Geoffrey's, Hotel Radha Park Inn, 171 Jawaharlal Nehru Salai: Eine eher ruhige Bar, in der sich sogar viele Frauen bewegen.

Dublin, ITC Hotel Park Sheraton & Towers, 132 TTK Road: Eine typische Irish Bar, aber auch sehr ruhig.

Clubs ausserhalb der grossen Hotels sind mir nicht bekannt, dürfte es aber auch nicht geben.

Aufgrund der Religion und striker Gesetze ist das Volk scheinbar so konservativ, dass auf das Nachtleben praktisch komplett verzichtet wird. Man trifft sich hier auf der Strasse - oder eben in der Hotelbar. Eine Entwicklung eines Nachtlebens scheiter schon an einer einfachen Sache: Ab 23.30 müssen sämtliche Clubs und Bars schliessen.

[bearbeiten] Unterkunft

Hotels in Chennai mit höherem Standard sind erstaunlicherweise trotz des generell extrem niedrigen Preisniveaus sehr teuer. Eine Nacht in einem First Class Hotel kostet in der Regel circa 7000 Rupien. Zu beachten ist, dass zu dem genannten Preis noch 12,5 % Tax dazukommen. Persönlich kenne ich das GRT Grand, welches sich in der Nähe des Zentrums befindet. Die Zimmer sind sehr schön, der Service eigentlich einwandfrei, jedoch liegt das Hotel an einer sehr lauten Strasse, auf der nur von drei bis vier Uhr morgens Ruhe herrscht. Die Umgebung selbst hat leider nicht sehr viel zu bieten.

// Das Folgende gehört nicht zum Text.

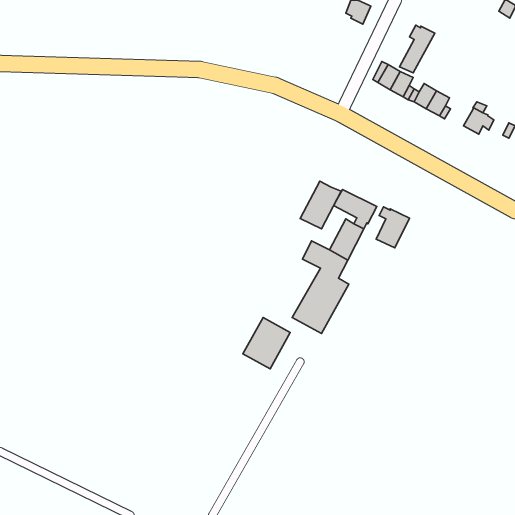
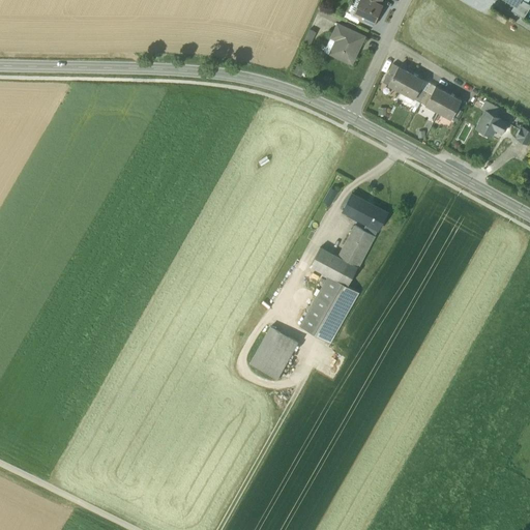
building: none -> [333,24,364,63]
building: [400,25,435,73] -> none
building: [300,181,341,229] -> none
building: [376,207,410,248] -> none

Weiter kenne ich noch das Radisson, das in etwa nur drei Kilometer vom Flughafen entfernt und im Kontinentalstil gehalten ist. Die Einrichtung wirkt äusserst luxuriös, der Preis leider auch.

Aber als absoluten Geheimtipp möchte ich das GRT Temple Bay in Mamallapuram nennen. Dieses Beach Resort glänzt mit einem weitreichenden Garten, einer insgesamt sehr sauberen Anlage, einem Ajurveda- und Fitnesszentrum sowie einem traumhaften Pool. Mamallapuram ist einfach mit dem Bus ab Chennai zu erreichen.

Für low-budget Unterkünfte sind die Stadtteile Triplicane und Egmore bekannt. Um nach Triplicane zu kommen, empfiehlt es sich eine Rikscha zum Star-Cinema/Triplicane-High-Road anzuheuern; einige günstige Unterkünfte befinden sich im direkten Umkreis. Es gibt auch zwei YMCAs in Chennai: Eines hinter dem Egmore-Bahnhof und eines in der Nähe des Royapettah-Hospital.